We all need guidance in life, and for many people, faith is the only power that can help us overcome obstacles. Religion is a powerful thing, and many believe there’s a force that controls everything in this world.
When it comes to deities, Jesus Christ is the only savior for some people. He has been showing us the way in life.
But, how did he really look like?
Frescoes in churches describe Him as a middle-aged man with blond hair, fair complexion and bright eyes, probably green or blue.
This appearance was shared among generations, and that’s how many people imagine him.
Carlos F. Cardoza-Orlandi, associate professor of world Christianity at Columbia Theological Seminary in Atlanta explains that the culture and tradition of artists affected this belief.
He said, “While Western imagery is dominant, in other parts of the world he is often shown as black, Arab, or Hispanic.”
Did Jesus Christ really look like this?
British scientists and Israeli archaeologists joined forces a few years go. They wanted to give us the answer we’ve been looking for.
They recreated the face using forensic anthropology. Richard Neave, a retired medical artist, and leading scientist of the study, explains that the image they created was the limit of accuracy that can be reached when using all the available data. They took into consideration social lives, habitation and nutrition in the first century AD.
The group of scientists X-rayed three Semite skulls from that era. The sculls were found by Israeli archaeologist. They used computerized tomography to create “slices” of the skulls. In the next stage, they calculated the measurements and did a research on muscle and skin tissues.
That’s how thy built the 3D reconstruction of the face and the cast of the skull. The scientists used clay to finish the face, using the measurements calculated in the process.
When it comes to hair, complexion and eyes, they used the data obtained from artwork found in archaeological sites.

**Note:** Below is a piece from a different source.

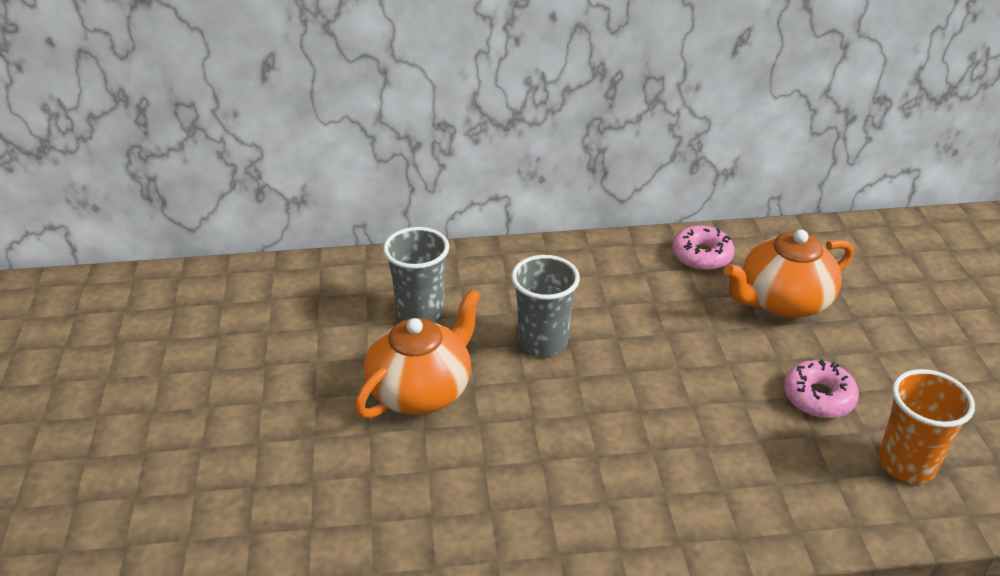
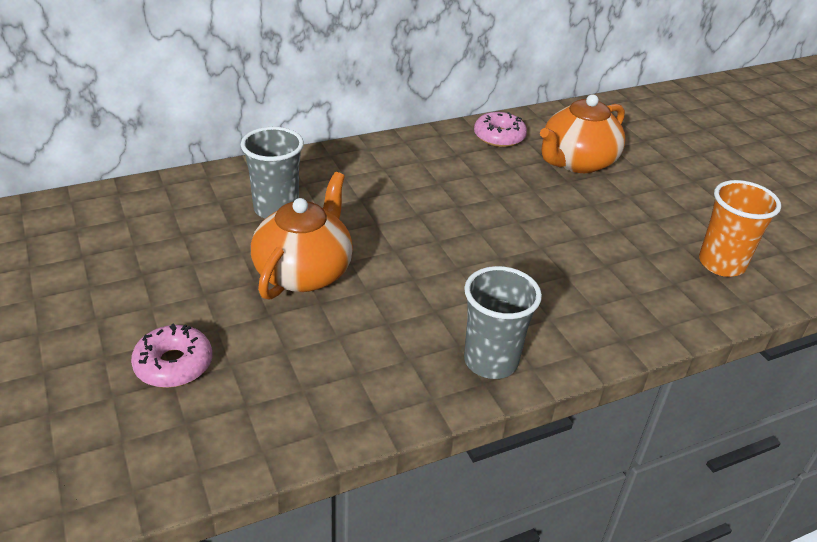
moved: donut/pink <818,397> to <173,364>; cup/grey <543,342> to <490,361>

Neave has already reconstructed the faces of King Midas of Phrygia and King Phillip II of Macedonia, the father of Alexander the Great.
The final result is really different from what we have seen so far. It shows an image of a bearded man with tanned complexion, hazel eyes, wide face, and short curly hair. These features were common in Middle Eastern Jews in the Galilee area of Northern Israel.
For Neave, this is just a portrait of an adult man who lived in the same era as Jesus.
“This is probably a lot closer to the truth than the work of many great masters,” Allison Galloway, professor of anthropology at the University of California explained.